たとえば、消費財メーカー様がテレビCMを打つとき、その目的の1つとして「配荷率を上げること」があったりしますよね。もちろん、消費者に向けた短期的かつ直接的な売上増のための施策でもありますが、「店頭の棚を盛り上げる」という間接的な狙いもあるわけです。このとき、パス解析ではその中間に「配荷率」というステップを置くことができます。つまり、テレビCMを打ったことでどのくらい配荷率が上がったか、その結果どれくらい売上が増えたのかの関係性を分析することができるということです。配荷率のほかにも、検索数やSNSでのエンゲージメントを中間に持ってくることも可能です。

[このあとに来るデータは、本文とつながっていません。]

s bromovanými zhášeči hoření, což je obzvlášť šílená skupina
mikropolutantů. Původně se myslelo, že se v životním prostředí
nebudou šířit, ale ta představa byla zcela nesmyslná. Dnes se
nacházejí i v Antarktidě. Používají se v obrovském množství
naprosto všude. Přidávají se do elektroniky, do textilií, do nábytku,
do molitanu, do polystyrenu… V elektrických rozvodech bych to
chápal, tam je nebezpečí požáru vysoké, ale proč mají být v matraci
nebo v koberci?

もう1つのブランド・エクイティ分析は、広告施策によるブランディングの蓄積効果を測るための機能です。MMMで分析にかけると「テレビCMの売上への貢献度があまり良くない」という結果が出てくることが度々あります。ただ、短期的な売上増には効果がなくとも、テレビCMを長期的に打っているからこそ築かれるブランド力はありますよね。実際、これを目的にテレビCMを打っている企業も多いはずです。ブランド・エクイティ分析では、売上をKPIにした効果検証とは別に、向こう数年のブランド力の向上を軸にした効果検証を行うことができます。
MMMによる分析の具体例
──どのような企業がMMMを用いてどのような取り組みを行っているのか、具体的にイメージできる例はありますか?
ある金融保険系の企業様は、より効率的なテレビCMの展開を目指して、様々な軸で分析をされています。まずは、エリア別のアロケーションの最適化です。エリア別に細分化して効果検証を行い、効率の良いエリアにより多くのテレビCMを投下することで、同じ予算でもより良い成果を出すことができるようになっています。
また、テレビCMの枠は大きくタイム/スポット、15秒/30秒の枠で区分されます。どの枠がより成果につながるのか、しっかりとしたロジックなく投下判断をされている企業も多いかもしれません。先の金融保険系の企業様の場合は、どのCM枠だと成果効率が良いのか、さらにはどの番組のCM枠が効率が良いのかを分析し、「ここの番組提供をやめて、その分をスポットに寄せよう」といったアクションを起こされています。
もう1つ、ある消費財メーカー様は、商品の価格を1円下げるとどのくらい売上増加が見込めるのか、という観点で分析をされています。最終的にはどの金額が売上最大化につながるかのシミュレーションを行う形です。あるいは「広告施策だけでこの目標値を達成することはできないが、配荷率を〇%まで上げられれば達成可能な範囲になる」などと、プランニングの時点で分析を行うこともあります。